Вечером — к А. П. Иванову. Не застав Александра Павловича и Евгению Алексеевну, купили вкусного кушанья и пошли в кинематограф.
18 ноября
И ночью и днем читал великолепную книгу Дейссена. Она помогла моей нервности; когда днем пришел Георгий Иванов (бросил корпус, дружит со Скалдиным, готовится к экзамену на аттестат зрелости, чтобы поступить в университет), я уже мог сказать ему (об [46] , о Платоне, о стихотворении Тютчева, о надежде) так, что он ушел другой, чем пришел. В награду — во время его пребывания — записка от Н. Н. Скворцовой, разрешившая одно из моих сомнений последних дней (разрешившая на несколько часов).
46
Воспоминании (греч.)
Благодарственная и лестная карточка от L. Rfiau.
Если бы я умер теперь, за моим гробом шло бы много народу, и была бы кучка молодежи.
Читал поэму Пяста,поражался ее подлинностью и значительностью. Наконец прочел всю. Стихи «Апрель» Сережи Соловьева— нет, не только «патологическое» талантливо (как говорила мама), есть, например, «Шесть городов».
Мы кончили обедать, пришел Степан Степанович Петров, назвавший себя на карточке и на сборнике стихов «Грааль Арельский», что утром (когда он передал карточку) показалось мне верхом кощунства и мистического анархизма. Пришел — лицо неприятное, провалы на щеках, маленькая, тяжелая фигурка. Стал задавать вопросы — вяло, махал рукой, что незачемспрашивать, что выходит трафарет, интервью. О нем днем говорил мне Георгий Иванов, но он не такой (как говорил Георгий Иванов). Бывший революционер, хотел возродить «Молодую Россию» 60-х годов, был в партии (с. р.), сидел в тюрьмах, астроном (при университете), работает в нескольких обсерваториях, стрелялся и травился, ему всего 22 года, но и вид и душа старше гораздо.
Не любит мира. «Люди не понимают друг друга». Скучно. Есть Гамсуновское. Уезжает, живет один в избушке, хочет жить на Волге, где построит на клочке земли обсерваторию.
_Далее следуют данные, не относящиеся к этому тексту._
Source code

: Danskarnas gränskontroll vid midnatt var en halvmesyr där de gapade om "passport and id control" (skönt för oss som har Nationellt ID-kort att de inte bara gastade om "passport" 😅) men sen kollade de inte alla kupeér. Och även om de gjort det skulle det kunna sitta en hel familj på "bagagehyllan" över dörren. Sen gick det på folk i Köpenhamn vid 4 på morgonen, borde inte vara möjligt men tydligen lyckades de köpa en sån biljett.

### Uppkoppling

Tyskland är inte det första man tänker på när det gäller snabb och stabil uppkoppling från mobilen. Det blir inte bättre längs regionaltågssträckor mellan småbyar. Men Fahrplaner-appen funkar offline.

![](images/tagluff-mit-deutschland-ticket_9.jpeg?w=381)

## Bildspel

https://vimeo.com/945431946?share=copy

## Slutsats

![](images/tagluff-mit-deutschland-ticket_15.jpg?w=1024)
Зовет меня ночью в обсерваторию Народного дома смотреть звезды. Друг Игоря-Северянина. Принес сборник стихов. «Азеф нравится — сильный человек», — нравился до тех пор, пока не стал «просить суда». Его пригнела к земле вселенная, звездные пространства, с которыми он имеет дело по ночам. Звезды ему скучны (в науке разуверился, она — тоскливое кольцо, несмотря на ее современное возвращение к древности), но «красивы» (говорит вместо «прекрасны»). «Бога не любит».
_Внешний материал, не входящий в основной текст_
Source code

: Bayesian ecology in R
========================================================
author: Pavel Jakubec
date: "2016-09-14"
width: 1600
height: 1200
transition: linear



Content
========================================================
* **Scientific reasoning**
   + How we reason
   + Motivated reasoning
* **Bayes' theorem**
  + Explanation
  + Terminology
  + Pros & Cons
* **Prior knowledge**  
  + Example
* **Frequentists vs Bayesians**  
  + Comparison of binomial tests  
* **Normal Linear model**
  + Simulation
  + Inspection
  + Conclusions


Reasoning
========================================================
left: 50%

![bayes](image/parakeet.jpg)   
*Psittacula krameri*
Все-таки хорошая, хорошая молодежь. Им трудно, тяжело чрезвычайно. Если выживут, выйдут в люди.
Люба сегодня вечером и ложе Аничковых на «Хованщине» с Шаляпиным. Я не пошел.
Сейчас ночь, я гулял (как часто, мимо курсов). Луна светит — не проклятая, как вчера ночью.
Милая девушка, целую Твою руку, благодарю Тебя за любовь, сегодня я влюблен в Тебя, вероятно, сейчас Ты очень любишь, мне принесли тишину Твои три слова: «Я вам верю».
20 ноября
Вчерашний день проведен плохо, я уже подпортил себя.
Днем напряженный (и хороший) разговор с мамой (у нее). Письмо от Бори (хорошее). Обедают у нас Ремизовы. Вечером пришли Пяст, Княжнин и Верочка Веригина.
О журнале (Мережковский и Л. Андреев — были такие переговоры, едва ли надолго, если и будет). О сборнике (для опубликования повести Пяста, он принес ее мне). О русских орнаментах и цветах (как царь, так золото, пропавшее было при татарах; постоянные русские цвета: красный, зеленый, синий).О Щеголевой (я думал об этом иначе утром). О разговорах Кустодиева с царем — «новое».